La valeur vénale du véhicule a été estimée à 5 500 € par l’expert qui considère qu’il est économiquement irréparable. Le montant n’est pas discuté par les parties. En l’absence de négligence lors des points de contrôles, le défaut aurait pu être décelé plus tôt et le véhicule aurait pu être réparé. Dans ces conditions, le montant de la valeur vénale du véhicule constitue bien le préjudice réparable.
S’agissant des frais de réparation, en revanche, le préjudice n’apparaît pas établi en son principe dans la mesure où il ressort de l’expertise que des réparations auraient été nécessaires si le défaut avait été décelé à temps par le contrôleur technique. Quant au quantum du préjudice, M. [O] verse une facture de remplacement du radiateur établie par la société Cesson Repar’Auto le 3 juin 2021 pour un montant de 622,28 € en pièce n° 2 mais le règlement de la facture n’est pas justifié.
Par ailleurs, M. [V] verse un document présenté comme un échéancier de règlement des cotisations d’assurance automobile en pièce n° 6. Or, l’échéancier versé ne permet pas au juge de s’assurer qu’il s’agit bien des cotisations d’assurance du véhicule BMW série 3 litigieux. Le préjudice n’est pas démontré.
Les autres postes de préjudice réclamés ne sont en tout état de cause pas justifiés. Il convient de débouter M. [V] des demandes de remboursement des frais non justifiés (frais de transport, frais de démontage).

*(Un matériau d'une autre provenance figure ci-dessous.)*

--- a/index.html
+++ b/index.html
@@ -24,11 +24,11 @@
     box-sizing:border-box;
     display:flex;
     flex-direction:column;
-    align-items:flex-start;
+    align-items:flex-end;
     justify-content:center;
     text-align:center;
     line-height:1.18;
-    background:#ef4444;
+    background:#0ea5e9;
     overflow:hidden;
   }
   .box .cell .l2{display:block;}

S’agissant du préjudice de jouissance, le montant de 2 000 € relève d’une pure affirmation de la part du demandeur. N’étant nullement corroboré ni étayé par des pièces justificatives, la demande ne peut qu’être rejetée.

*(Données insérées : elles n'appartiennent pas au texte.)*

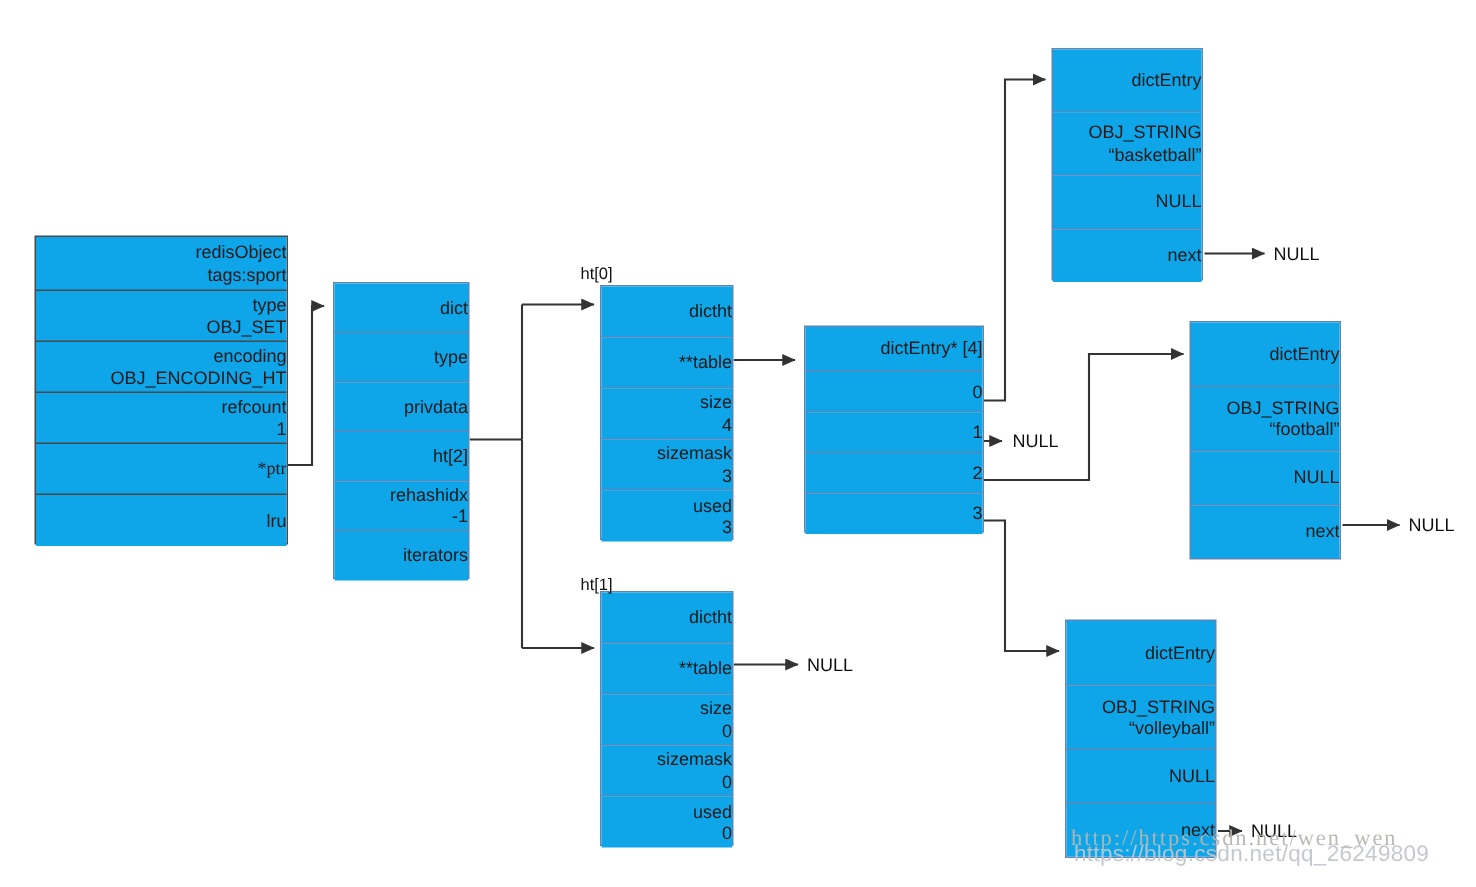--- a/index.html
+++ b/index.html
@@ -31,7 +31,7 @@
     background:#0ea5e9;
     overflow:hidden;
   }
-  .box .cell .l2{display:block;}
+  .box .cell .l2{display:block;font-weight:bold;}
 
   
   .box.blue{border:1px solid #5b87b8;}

S’agissant des dommages-intérêts pour résistance abusive, M. [V] ne démontre ni l’existence d’une faute de la société défenderesse qui serait constitutive d’un abus ni l’existence d’un préjudice distinct du seul retard de paiement.

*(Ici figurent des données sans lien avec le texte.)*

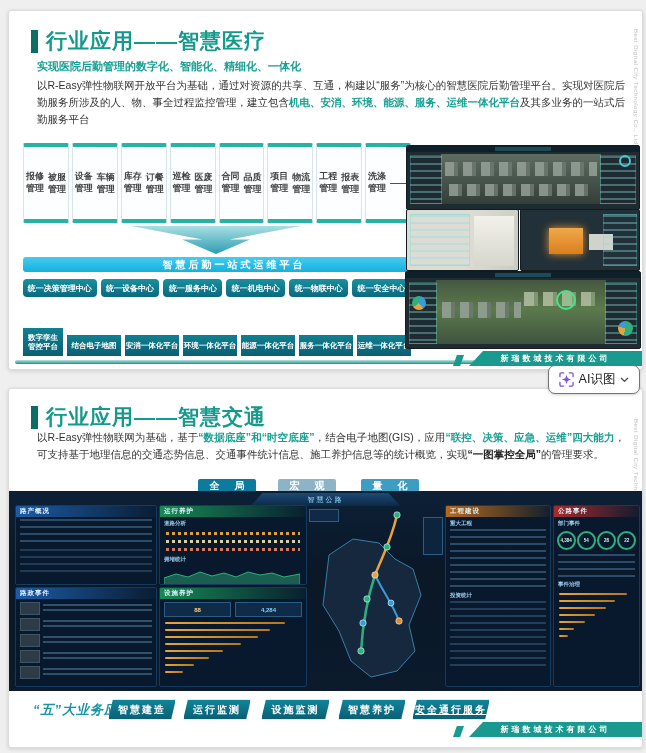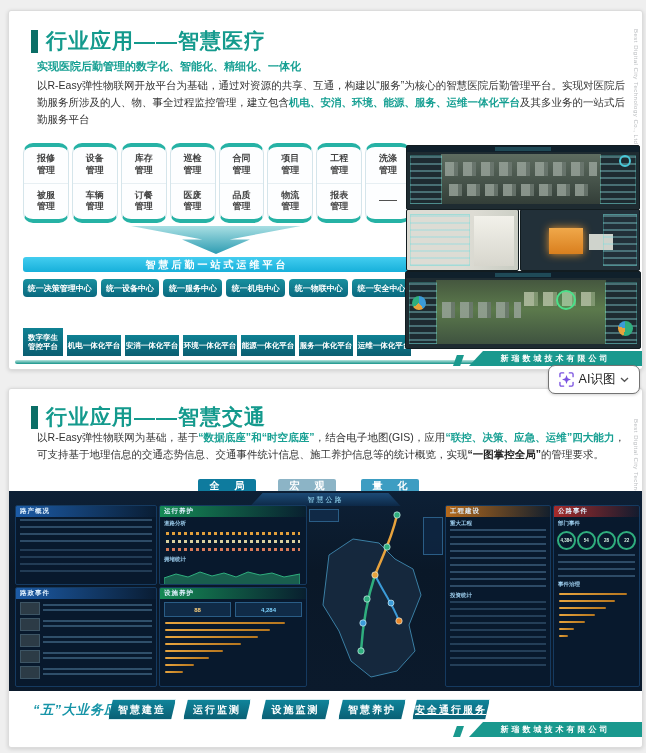--- a/index.html
+++ b/index.html
@@ -23,7 +23,7 @@
 
   
   .modgrid{position:absolute;left:14px;top:132px;width:388px;display:grid;grid-template-columns:repeat(8,1fr);gap:3px;}
-  .modcell{border:1px solid #d5e5eb;border-top:4px solid #26b2a5;border-bottom:4px solid #26b2a5;background:#fdfeff;height:72px;display:flex;flex-direction:column;border-radius:10px;}
+  .modcell{border:1px solid #d5e5eb;border-top:4px solid #26b2a5;border-bottom:4px solid #26b2a5;background:#fdfeff;height:72px;display:flex;flex-direction:row;border-radius:2px;}
   .mslot{flex:1;display:flex;align-items:center;justify-content:center;}
   .mslot+.mslot{border-top:1px solid #e7eff3;}
   .mslot span{display:block;width:2em;text-align:center;font-size:9px;font-weight:bold;color:#444;line-height:1.3;}

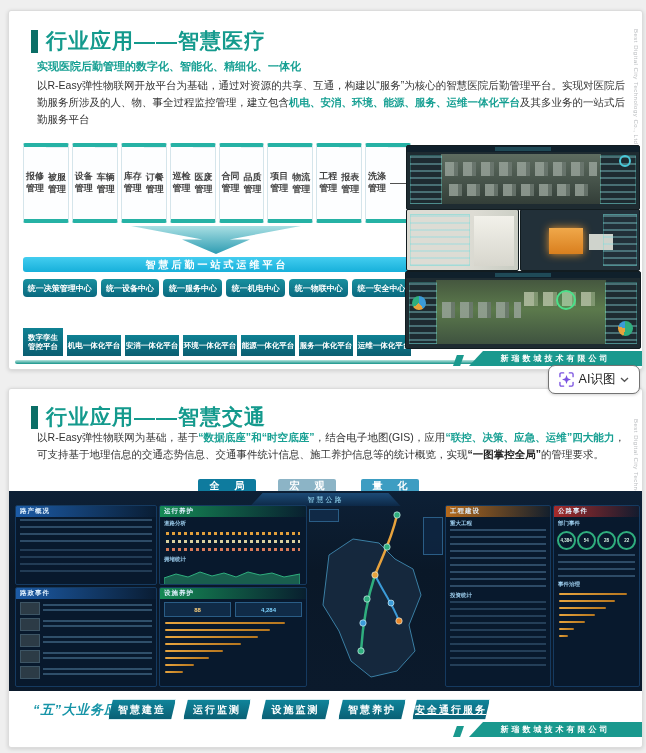--- a/index.html
+++ b/index.html
@@ -29,7 +29,7 @@
   .mslot span{display:block;width:2em;text-align:center;font-size:9px;font-weight:bold;color:#444;line-height:1.3;}
 
   .funnel{position:absolute;left:122px;top:215px;width:170px;height:28px;background:linear-gradient(180deg,#a9dfe3,#2d9cb2);clip-path:polygon(0% 0%,100% 0%,58% 48%,70% 48%,50% 100%,30% 48%,42% 48%);}
-  .cyanbar{position:absolute;left:14px;top:246px;width:388px;height:15px;background:linear-gradient(180deg,#43cdf0,#17b0da);border-radius:3px;color:#fff;font-weight:bold;font-size:10px;display:flex;align-items:center;justify-content:center;letter-spacing:3px;}
+  .cyanbar{position:absolute;left:14px;top:246px;width:388px;height:15px;background:linear-gradient(180deg,#43cdf0,#17b0da);border-radius:3px;color:#fff;font-weight:bold;font-size:10px;display:flex;align-items:center;justify-content:center;letter-spacing:3px;padding-left:17px;}
 
   .centers{position:absolute;left:14px;top:268px;width:388px;display:flex;gap:4px;}
   .cbtn{flex:1;height:18px;background:linear-gradient(180deg,#18909f,#0a697f);border-radius:4px;color:#fff;font-size:8px;font-weight:bold;display:flex;align-items:center;justify-content:center;white-space:nowrap;}

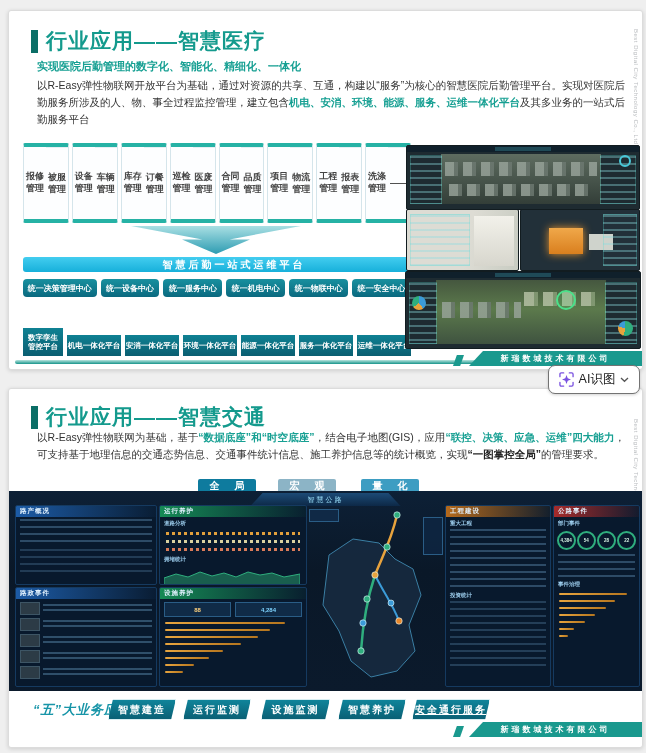--- a/index.html
+++ b/index.html
@@ -201,7 +201,7 @@
           <span>数字孪生管控平台</span>
         </div>
       <div class="pbtn">
-          <span>机电一体化平台</span>
+          <span>结合电子地图</span>
         </div>
       <div class="pbtn">
           <span>安消一体化平台</span>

Enfin, compte tenu des manquements de M. [V] ayant contribué au dommage, la responsabilité du contrôleur technique est limitée à 50 %. Ainsi, il convient de condamner la société [Adresse 7] [Localité 11] à verser à M. [V] le montant de 2 750 € avec intérêts à taux légal à compter de la mise en demeure du 22 novembre 2021.
Sur les autres demandes :
Compte tenu du partage de responsabilité et de l’issue du litige, les dépens seront partagés par moitié entre les parties. Les parties seront également déboutés de leurs demandes fondées sur l’article 700 du code de procédure civile.
Il n’y a pas lieu d’écarter l’exécution provisoire de droit compte tenu de la nature du litige.
PAR CES MOTIFS
Le tribunal
CONDAMNE la société Auto CT ZI [Localité 11] à verser à M. [U] [V] la somme de 2 750 € avec intérêts à taux légal à compter de la mise en demeure du 22 novembre 2021 ;
DEBOUTE les parties de leurs autres demandes ;
CONDAMNE la société [Adresse 7] [Localité 11] à la moitié des dépens ;
CONDAMNE M. [U] [V] à la moitié des dépens ;
RAPPELLE que la présente décision est de droit exécutoire par provision.